**PROMPT**
Reproduce every line of the listing below, from first to last, without changing a single character.

**DATA SHOWN**
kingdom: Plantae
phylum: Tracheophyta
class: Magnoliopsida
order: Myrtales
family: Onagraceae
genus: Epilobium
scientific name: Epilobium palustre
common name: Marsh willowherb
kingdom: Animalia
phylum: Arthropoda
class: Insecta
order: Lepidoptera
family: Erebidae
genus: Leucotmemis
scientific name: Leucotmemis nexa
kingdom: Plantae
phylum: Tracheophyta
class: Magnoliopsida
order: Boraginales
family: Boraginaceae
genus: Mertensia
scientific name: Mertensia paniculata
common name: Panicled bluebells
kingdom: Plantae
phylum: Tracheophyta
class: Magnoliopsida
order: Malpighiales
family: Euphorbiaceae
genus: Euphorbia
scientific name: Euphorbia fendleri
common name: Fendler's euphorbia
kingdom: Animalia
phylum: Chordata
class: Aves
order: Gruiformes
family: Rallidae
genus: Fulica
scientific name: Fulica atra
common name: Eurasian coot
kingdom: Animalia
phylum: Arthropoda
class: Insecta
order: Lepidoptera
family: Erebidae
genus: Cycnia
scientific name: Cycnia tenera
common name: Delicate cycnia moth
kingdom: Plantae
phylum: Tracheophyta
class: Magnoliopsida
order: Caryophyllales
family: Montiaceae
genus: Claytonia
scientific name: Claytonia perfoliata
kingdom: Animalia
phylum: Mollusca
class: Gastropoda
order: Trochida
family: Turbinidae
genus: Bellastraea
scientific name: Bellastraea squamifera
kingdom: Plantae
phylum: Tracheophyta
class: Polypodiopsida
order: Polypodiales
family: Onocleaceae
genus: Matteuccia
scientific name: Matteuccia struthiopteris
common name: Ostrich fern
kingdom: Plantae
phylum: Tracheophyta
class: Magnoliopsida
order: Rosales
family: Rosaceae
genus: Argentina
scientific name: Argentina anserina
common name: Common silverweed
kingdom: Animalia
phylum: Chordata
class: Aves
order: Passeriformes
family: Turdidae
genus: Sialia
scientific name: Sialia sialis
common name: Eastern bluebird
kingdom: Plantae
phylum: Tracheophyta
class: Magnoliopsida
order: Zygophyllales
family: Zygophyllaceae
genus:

**COMPLETED TASK**
kingdom: Plantae
phylum: Tracheophyta
class: Magnoliopsida
order: Myrtales
family: Onagraceae
genus: Epilobium
scientific name: Epilobium palustre
common name: Marsh willowherb
kingdom: Animalia
phylum: Arthropoda
class: Insecta
order: Lepidoptera
family: Erebidae
genus: Leucotmemis
scientific name: Leucotmemis nexa
kingdom: Plantae
phylum: Tracheophyta
class: Magnoliopsida
order: Boraginales
family: Boraginaceae
genus: Mertensia
scientific name: Mertensia paniculata
common name: Panicled bluebells
kingdom: Plantae
phylum: Tracheophyta
class: Magnoliopsida
order: Malpighiales
family: Euphorbiaceae
genus: Euphorbia
scientific name: Euphorbia fendleri
common name: Fendler's euphorbia
kingdom: Animalia
phylum: Chordata
class: Aves
order: Gruiformes
family: Rallidae
genus: Fulica
scientific name: Fulica atra
common name: Eurasian coot
kingdom: Animalia
phylum: Arthropoda
class: Insecta
order: Lepidoptera
family: Erebidae
genus: Cycnia
scientific name: Cycnia tenera
common name: Delicate cycnia moth
kingdom: Plantae
phylum: Tracheophyta
class: Magnoliopsida
order: Caryophyllales
family: Montiaceae
genus: Claytonia
scientific name: Claytonia perfoliata
kingdom: Animalia
phylum: Mollusca
class: Gastropoda
order: Trochida
family: Turbinidae
genus: Bellastraea
scientific name: Bellastraea squamifera
kingdom: Plantae
phylum: Tracheophyta
class: Polypodiopsida
order: Polypodiales
family: Onocleaceae
genus: Matteuccia
scientific name: Matteuccia struthiopteris
common name: Ostrich fern
kingdom: Plantae
phylum: Tracheophyta
class: Magnoliopsida
order: Rosales
family: Rosaceae
genus: Argentina
scientific name: Argentina anserina
common name: Common silverweed
kingdom: Animalia
phylum: Chordata
class: Aves
order: Passeriformes
family: Turdidae
genus: Sialia
scientific name: Sialia sialis
common name: Eastern bluebird
kingdom: Plantae
phylum: Tracheophyta
class: Magnoliopsida
order: Zygophyllales
family: Zygophyllaceae
genus:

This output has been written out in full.